INSTRUCTIONS TO FOLLOW
Please return the full listing exactly as written, with the images removed.

★ ★ ★ ★

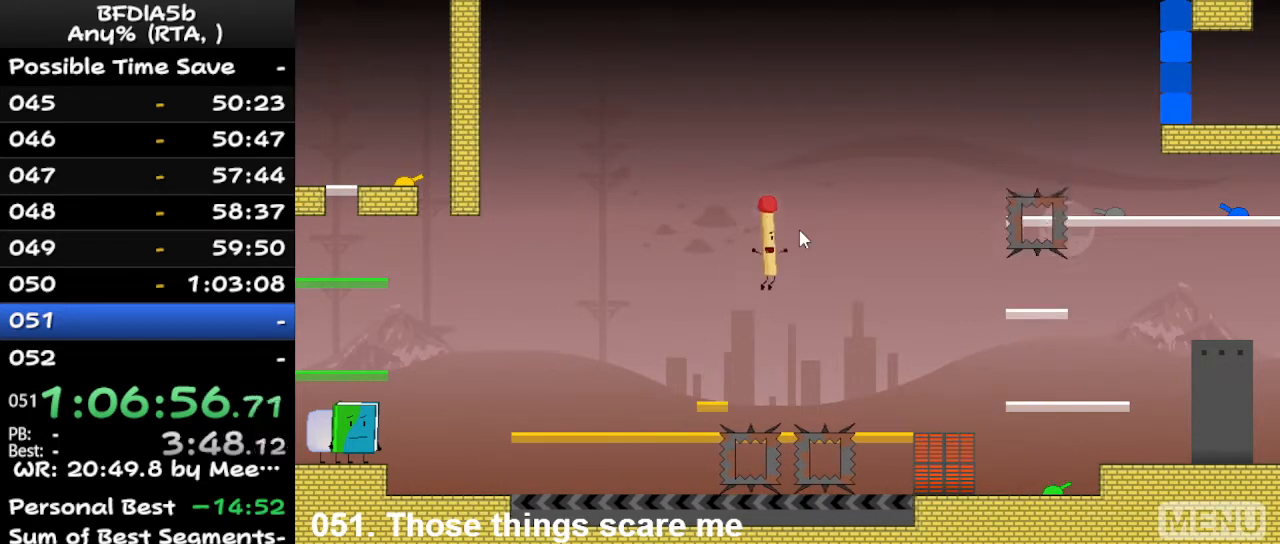
{"keys": [], "events": [[433, "right", "up"]]}
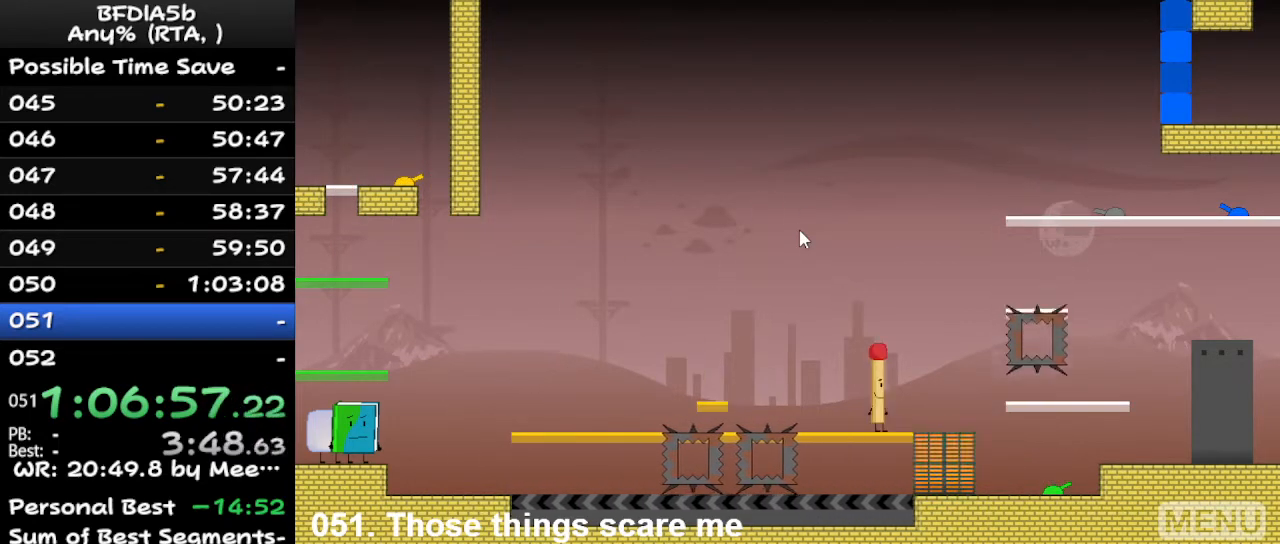
{"keys": [], "events": []}
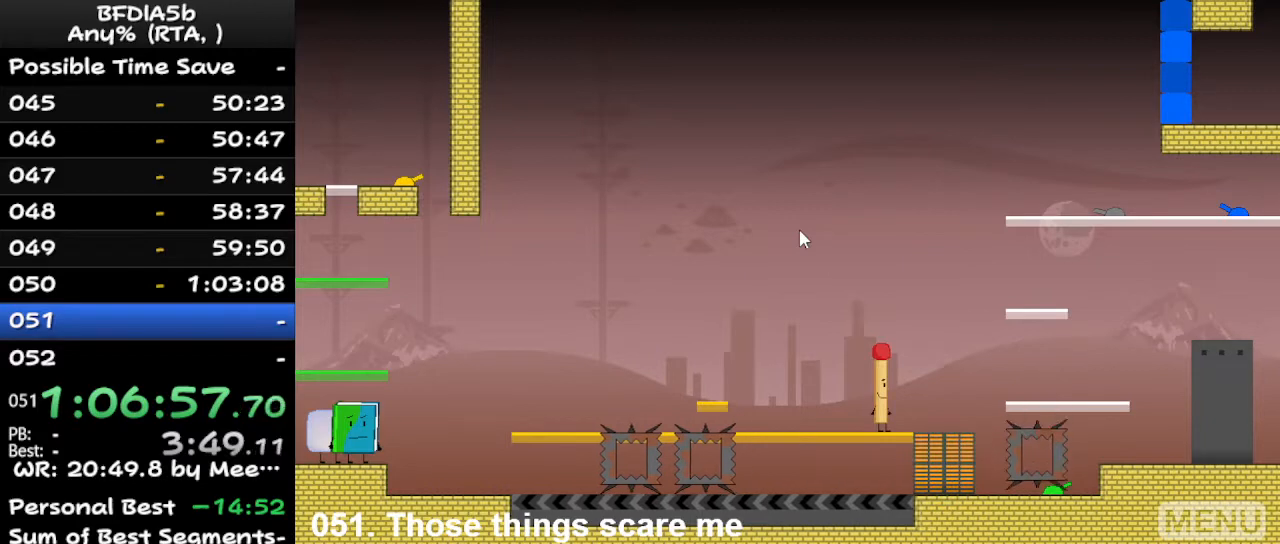
{"keys": ["right"], "events": [[333, "right", "down"], [367, "space", "down"], [467, "space", "up"]]}
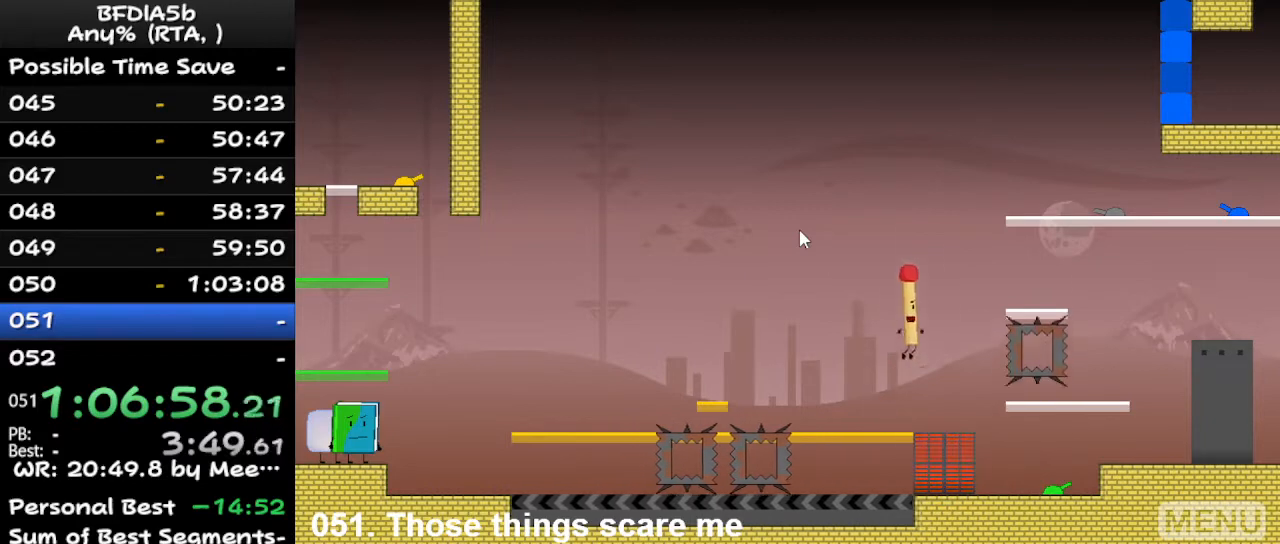
{"keys": ["right"], "events": [[67, "right", "up"], [167, "right", "down"], [300, "right", "up"], [500, "right", "down"]]}
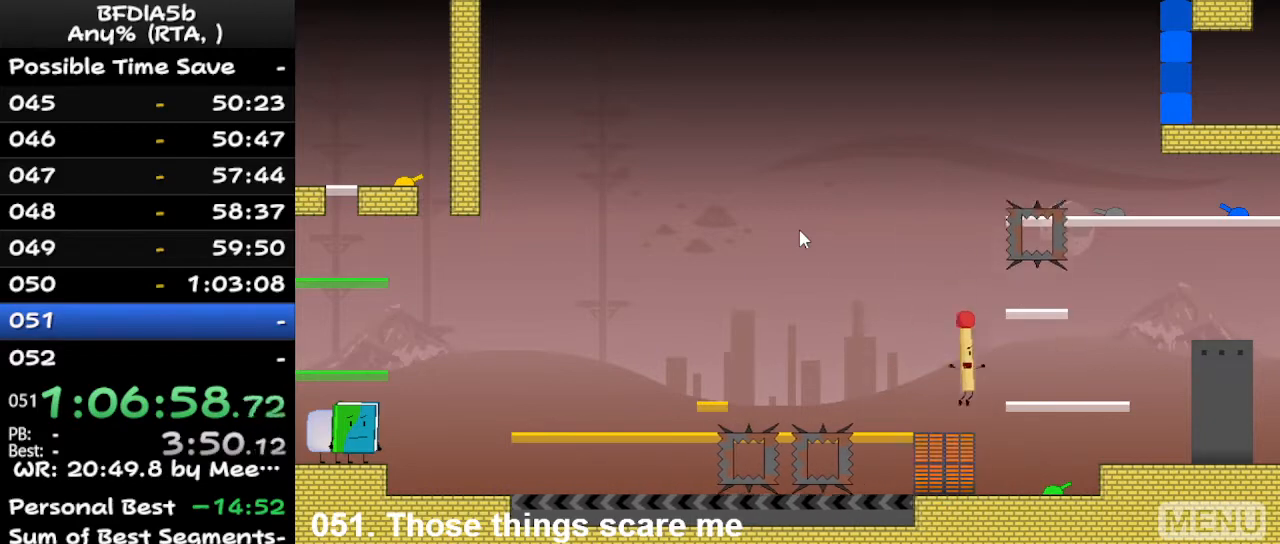
{"keys": ["right"], "events": []}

★ ★ ★ ★

ANSWER BOX
{"keys": [], "events": [[433, "right", "up"]]}
{"keys": [], "events": []}
{"keys": ["right"], "events": [[333, "right", "down"], [367, "space", "down"], [467, "space", "up"]]}
{"keys": ["right"], "events": [[67, "right", "up"], [167, "right", "down"], [300, "right", "up"], [500, "right", "down"]]}
{"keys": ["right"], "events": []}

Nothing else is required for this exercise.